* [WHAT THE TASK ASKS] In the listing below, how many lines contain the word "Trusted"? Answer with the number alone.

* [RECORDS FOR THIS EXERCISE]
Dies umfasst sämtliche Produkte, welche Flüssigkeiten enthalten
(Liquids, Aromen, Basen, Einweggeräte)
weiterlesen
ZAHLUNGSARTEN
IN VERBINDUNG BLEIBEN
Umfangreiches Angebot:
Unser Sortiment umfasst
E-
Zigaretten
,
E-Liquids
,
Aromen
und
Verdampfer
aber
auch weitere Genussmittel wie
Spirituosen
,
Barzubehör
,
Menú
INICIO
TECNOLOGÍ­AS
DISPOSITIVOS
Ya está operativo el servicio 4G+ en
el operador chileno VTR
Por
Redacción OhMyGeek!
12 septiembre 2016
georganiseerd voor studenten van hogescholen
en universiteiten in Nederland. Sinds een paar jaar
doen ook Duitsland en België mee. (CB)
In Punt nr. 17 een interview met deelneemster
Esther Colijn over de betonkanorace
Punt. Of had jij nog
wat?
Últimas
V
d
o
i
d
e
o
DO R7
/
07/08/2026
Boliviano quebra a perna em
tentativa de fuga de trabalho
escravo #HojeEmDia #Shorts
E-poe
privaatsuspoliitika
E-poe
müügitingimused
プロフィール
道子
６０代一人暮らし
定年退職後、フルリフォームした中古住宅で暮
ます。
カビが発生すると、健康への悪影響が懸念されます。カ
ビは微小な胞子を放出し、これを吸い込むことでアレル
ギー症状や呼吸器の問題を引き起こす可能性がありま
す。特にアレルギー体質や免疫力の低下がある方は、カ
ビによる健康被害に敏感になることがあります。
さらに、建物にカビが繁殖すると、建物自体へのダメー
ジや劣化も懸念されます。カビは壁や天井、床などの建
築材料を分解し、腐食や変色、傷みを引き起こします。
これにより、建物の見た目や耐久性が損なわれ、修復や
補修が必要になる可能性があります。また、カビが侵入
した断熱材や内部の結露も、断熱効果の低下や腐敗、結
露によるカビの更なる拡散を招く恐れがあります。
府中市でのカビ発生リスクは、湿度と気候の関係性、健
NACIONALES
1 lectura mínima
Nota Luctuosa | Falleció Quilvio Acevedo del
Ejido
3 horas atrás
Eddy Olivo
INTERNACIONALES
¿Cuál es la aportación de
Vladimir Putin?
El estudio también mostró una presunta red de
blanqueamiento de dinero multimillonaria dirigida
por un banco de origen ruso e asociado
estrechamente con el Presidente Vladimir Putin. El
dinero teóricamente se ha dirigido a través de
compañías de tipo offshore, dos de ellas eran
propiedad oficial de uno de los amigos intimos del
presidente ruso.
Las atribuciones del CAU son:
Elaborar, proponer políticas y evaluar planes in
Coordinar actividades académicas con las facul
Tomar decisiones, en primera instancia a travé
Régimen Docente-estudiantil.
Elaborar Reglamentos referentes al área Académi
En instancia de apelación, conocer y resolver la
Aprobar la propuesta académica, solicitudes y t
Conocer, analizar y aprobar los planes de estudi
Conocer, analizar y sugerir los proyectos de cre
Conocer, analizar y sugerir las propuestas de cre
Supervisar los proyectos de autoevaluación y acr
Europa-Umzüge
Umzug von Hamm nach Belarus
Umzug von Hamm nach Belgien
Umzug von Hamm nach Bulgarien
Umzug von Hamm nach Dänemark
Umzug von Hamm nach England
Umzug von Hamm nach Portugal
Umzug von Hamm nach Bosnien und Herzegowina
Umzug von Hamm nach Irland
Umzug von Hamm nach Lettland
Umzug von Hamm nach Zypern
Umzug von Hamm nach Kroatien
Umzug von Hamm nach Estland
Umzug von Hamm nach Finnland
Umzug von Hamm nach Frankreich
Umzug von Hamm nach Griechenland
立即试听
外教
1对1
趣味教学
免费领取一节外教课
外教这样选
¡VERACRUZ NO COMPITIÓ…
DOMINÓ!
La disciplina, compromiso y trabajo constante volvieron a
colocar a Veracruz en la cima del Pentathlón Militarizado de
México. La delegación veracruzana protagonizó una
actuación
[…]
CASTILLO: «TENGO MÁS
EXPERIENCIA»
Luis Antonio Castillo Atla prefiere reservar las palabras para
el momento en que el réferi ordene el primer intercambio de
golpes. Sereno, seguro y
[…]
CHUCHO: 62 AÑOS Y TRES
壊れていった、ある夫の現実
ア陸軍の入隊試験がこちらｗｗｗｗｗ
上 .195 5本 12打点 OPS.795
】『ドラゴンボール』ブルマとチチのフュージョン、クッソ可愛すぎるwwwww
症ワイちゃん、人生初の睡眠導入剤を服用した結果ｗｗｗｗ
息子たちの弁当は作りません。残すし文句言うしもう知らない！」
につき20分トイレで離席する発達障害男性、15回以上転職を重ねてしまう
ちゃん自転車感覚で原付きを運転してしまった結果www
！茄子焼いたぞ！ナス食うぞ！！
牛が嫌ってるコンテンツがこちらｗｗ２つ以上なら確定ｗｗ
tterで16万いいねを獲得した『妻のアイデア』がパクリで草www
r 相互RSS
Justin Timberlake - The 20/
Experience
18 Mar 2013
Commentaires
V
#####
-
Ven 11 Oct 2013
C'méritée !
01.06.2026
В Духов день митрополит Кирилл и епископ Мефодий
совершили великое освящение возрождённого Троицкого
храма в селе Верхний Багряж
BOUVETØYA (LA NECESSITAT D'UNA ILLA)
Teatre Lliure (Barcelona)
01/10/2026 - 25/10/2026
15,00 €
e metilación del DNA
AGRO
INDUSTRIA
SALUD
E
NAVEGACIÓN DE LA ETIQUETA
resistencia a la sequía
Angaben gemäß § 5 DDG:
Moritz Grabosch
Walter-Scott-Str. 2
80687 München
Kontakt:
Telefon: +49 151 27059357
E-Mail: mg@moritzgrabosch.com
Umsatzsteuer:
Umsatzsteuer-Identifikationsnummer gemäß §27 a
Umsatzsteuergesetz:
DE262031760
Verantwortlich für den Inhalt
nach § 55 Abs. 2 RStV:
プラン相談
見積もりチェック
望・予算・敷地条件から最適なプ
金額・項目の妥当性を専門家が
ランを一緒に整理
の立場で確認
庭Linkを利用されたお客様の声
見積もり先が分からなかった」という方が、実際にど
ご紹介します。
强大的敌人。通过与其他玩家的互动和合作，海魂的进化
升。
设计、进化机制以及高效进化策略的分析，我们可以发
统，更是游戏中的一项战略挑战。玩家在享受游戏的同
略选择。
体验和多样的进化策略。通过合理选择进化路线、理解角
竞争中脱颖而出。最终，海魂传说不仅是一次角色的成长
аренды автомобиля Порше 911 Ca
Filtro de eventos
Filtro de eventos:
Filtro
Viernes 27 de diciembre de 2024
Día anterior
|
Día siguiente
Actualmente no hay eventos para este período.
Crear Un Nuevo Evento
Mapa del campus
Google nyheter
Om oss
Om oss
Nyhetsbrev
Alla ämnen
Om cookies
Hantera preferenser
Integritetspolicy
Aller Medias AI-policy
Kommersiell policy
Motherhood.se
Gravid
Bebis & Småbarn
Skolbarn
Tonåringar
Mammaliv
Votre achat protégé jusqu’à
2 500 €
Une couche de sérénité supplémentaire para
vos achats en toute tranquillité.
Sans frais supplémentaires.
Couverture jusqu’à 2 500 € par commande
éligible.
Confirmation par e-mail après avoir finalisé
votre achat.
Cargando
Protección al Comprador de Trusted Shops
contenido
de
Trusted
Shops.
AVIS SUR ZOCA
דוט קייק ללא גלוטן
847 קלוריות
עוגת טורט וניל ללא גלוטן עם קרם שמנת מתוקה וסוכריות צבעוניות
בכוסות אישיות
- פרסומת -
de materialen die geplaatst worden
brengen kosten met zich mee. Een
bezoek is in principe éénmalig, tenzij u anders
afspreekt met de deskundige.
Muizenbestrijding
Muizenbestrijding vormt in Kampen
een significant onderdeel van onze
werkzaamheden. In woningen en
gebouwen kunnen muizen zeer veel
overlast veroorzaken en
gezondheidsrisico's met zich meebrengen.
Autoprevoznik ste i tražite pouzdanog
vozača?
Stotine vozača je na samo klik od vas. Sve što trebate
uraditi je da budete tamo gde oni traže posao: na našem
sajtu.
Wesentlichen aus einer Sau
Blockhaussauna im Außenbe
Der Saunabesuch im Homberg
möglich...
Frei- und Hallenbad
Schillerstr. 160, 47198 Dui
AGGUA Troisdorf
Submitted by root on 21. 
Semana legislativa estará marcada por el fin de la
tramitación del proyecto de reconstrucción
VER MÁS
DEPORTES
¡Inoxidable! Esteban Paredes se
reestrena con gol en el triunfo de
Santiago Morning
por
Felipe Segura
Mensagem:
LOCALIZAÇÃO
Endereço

* [RESULT FOR THIS TASK] 2